Research Focus


Multi-view Reconstruction and Visual SLAM

Illustration of visual SLAM

Simultaneous Localization and Mapping involves inferring the camera position and scene structure from an input image sequence. Our recent work in this area has focused on bridging the gap between geometric methods and deep learning. The overarching goal is unifying geometry and learning in a manner that leverages the accuracy of traditional geometric approaches and the robustness of deep learning. This unity promises a leap in the accuracy and robustness of 3D reconstructions.

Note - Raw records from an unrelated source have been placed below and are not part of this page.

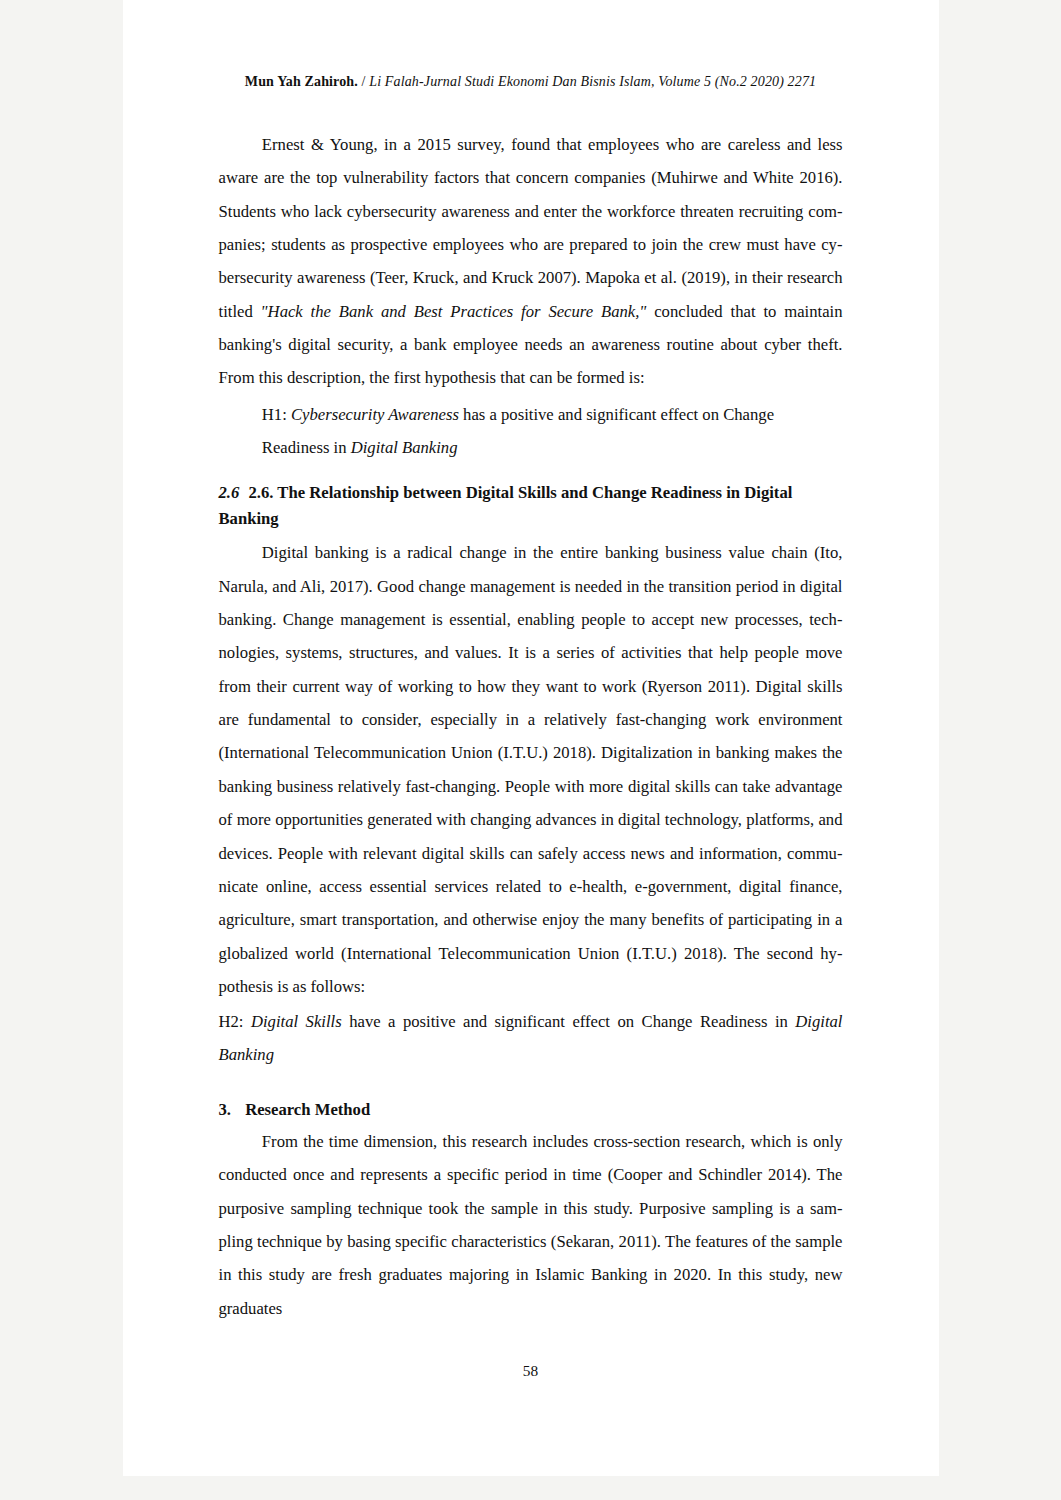Mun Yah Zahiroh. / Li Falah-Jurnal Studi Ekonomi Dan Bisnis Islam, Volume 5 (No.2 2020) 2271
Ernest & Young, in a 2015 survey, found that employees who are careless and less aware are the top vulnerability factors that concern companies (Muhirwe and White 2016). Students who lack cybersecurity awareness and enter the workforce threaten recruiting companies; students as prospective employees who are prepared to join the crew must have cybersecurity awareness (Teer, Kruck, and Kruck 2007). Mapoka et al. (2019), in their research titled "Hack the Bank and Best Practices for Secure Bank," concluded that to maintain banking's digital security, a bank employee needs an awareness routine about cyber theft. From this description, the first hypothesis that can be formed is:
H1: Cybersecurity Awareness has a positive and significant effect on Change Readiness in Digital Banking
2.62.6. The Relationship between Digital Skills and Change Readiness in Digital Banking
Digital banking is a radical change in the entire banking business value chain (Ito, Narula, and Ali, 2017). Good change management is needed in the transition period in digital banking. Change management is essential, enabling people to accept new processes, technologies, systems, structures, and values. It is a series of activities that help people move from their current way of working to how they want to work (Ryerson 2011). Digital skills are fundamental to consider, especially in a relatively fast-changing work environment (International Telecommunication Union (I.T.U.) 2018). Digitalization in banking makes the banking business relatively fast-changing. People with more digital skills can take advantage of more opportunities generated with changing advances in digital technology, platforms, and devices. People with relevant digital skills can safely access news and information, communicate online, access essential services related to e-health, e-government, digital finance, agriculture, smart transportation, and otherwise enjoy the many benefits of participating in a globalized world (International Telecommunication Union (I.T.U.) 2018). The second hypothesis is as follows:
H2: Digital Skills have a positive and significant effect on Change Readiness in Digital Banking
3. Research Method
From the time dimension, this research includes cross-section research, which is only conducted once and represents a specific period in time (Cooper and Schindler 2014). The purposive sampling technique took the sample in this study. Purposive sampling is a sampling technique by basing specific characteristics (Sekaran, 2011). The features of the sample in this study are fresh graduates majoring in Islamic Banking in 2020. In this study, new graduates
58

Scene Representations and Generative Models

Generative scene respresentations

Scene representations are an essential part of machine perception, as they give a computational interpretation of how scenes are structured. Two of our relevant contributions in this area are Volumetric Bundle Adjustment and CodeSLAM. CodeSLAM introduces a latent variable model to optimally compress scene geometry, allowing for efficient and detailed reconstructions. Volumetric bundle adjustment, uses a sparse data structure to create an efficient volumetric representation of space, providing photorealistic scene reconstruction with reduced space and computational requirements.


Pose and Semantics

Photo showing human pose estimation with 3D skeleton

As robots and devices become more capable, there’s a growing need to build higher-level understanding of the environment to do ever more complex tasks. One example of this is understanding what humans are doing, our work on Orientation Keypoints aims to discern and predict human body configurations from images or video. Some other examples of our work in this area includes Fusion++, which builds graph structured representations of scenes based on objects. This intersection of geometric vision and semantics paves the way for a more holistic understanding of visual content.

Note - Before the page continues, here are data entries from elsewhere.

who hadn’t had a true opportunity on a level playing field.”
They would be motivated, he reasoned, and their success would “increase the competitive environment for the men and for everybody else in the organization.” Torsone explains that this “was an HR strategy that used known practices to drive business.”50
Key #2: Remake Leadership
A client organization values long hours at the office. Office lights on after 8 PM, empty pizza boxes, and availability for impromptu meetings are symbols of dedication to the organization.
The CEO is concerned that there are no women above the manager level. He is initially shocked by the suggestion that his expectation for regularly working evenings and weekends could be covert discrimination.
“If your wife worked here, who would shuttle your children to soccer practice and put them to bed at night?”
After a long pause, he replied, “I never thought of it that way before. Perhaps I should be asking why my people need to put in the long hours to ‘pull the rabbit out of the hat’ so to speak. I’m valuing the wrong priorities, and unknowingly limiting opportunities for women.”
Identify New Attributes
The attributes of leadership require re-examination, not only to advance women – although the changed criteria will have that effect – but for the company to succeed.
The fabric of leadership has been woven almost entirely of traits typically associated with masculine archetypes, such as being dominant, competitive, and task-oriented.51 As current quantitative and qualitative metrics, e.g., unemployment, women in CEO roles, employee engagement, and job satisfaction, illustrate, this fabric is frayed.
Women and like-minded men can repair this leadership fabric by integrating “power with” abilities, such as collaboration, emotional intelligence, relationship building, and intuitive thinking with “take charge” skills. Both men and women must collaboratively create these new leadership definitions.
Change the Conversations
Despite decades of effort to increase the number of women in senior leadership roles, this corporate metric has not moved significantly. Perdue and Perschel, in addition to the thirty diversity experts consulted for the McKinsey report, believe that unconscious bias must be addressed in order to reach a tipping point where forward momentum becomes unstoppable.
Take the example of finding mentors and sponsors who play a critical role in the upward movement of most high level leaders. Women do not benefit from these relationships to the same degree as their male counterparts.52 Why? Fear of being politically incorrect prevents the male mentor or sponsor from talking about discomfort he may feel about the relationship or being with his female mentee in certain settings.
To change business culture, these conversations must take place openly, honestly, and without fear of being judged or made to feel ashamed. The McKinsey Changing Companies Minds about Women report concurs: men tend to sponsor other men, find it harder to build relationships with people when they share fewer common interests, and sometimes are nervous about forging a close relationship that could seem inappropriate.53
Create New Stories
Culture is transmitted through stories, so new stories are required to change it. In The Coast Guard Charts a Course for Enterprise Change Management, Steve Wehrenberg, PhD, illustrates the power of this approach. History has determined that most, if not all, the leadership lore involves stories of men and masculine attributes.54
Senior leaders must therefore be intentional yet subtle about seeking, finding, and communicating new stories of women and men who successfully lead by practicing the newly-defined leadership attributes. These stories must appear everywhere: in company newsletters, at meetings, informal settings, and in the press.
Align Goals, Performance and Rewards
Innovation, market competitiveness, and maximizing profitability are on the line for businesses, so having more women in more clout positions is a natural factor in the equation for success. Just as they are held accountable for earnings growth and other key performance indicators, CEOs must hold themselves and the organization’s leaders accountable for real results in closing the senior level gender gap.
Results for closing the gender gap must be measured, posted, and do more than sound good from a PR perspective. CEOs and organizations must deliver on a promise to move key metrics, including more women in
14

Physical Science Applications

Digital twin of cloud fields

Beyond traditional computer vision applications, there’s much promise in using computer in physical sciences, proving the versatility of computer vision techniques. One notable example of such interdisciplinary collaboration is the use of stereo camera pairs to reconstruct cloud fields. This method allows for a detailed 3D representation of atmospheric cloud structures, providing invaluable data for meteorological analysis and climate studies. It showcases the vast potential of combining computer vision methodologies with physical science research, opening doors to a multitude of innovative applications.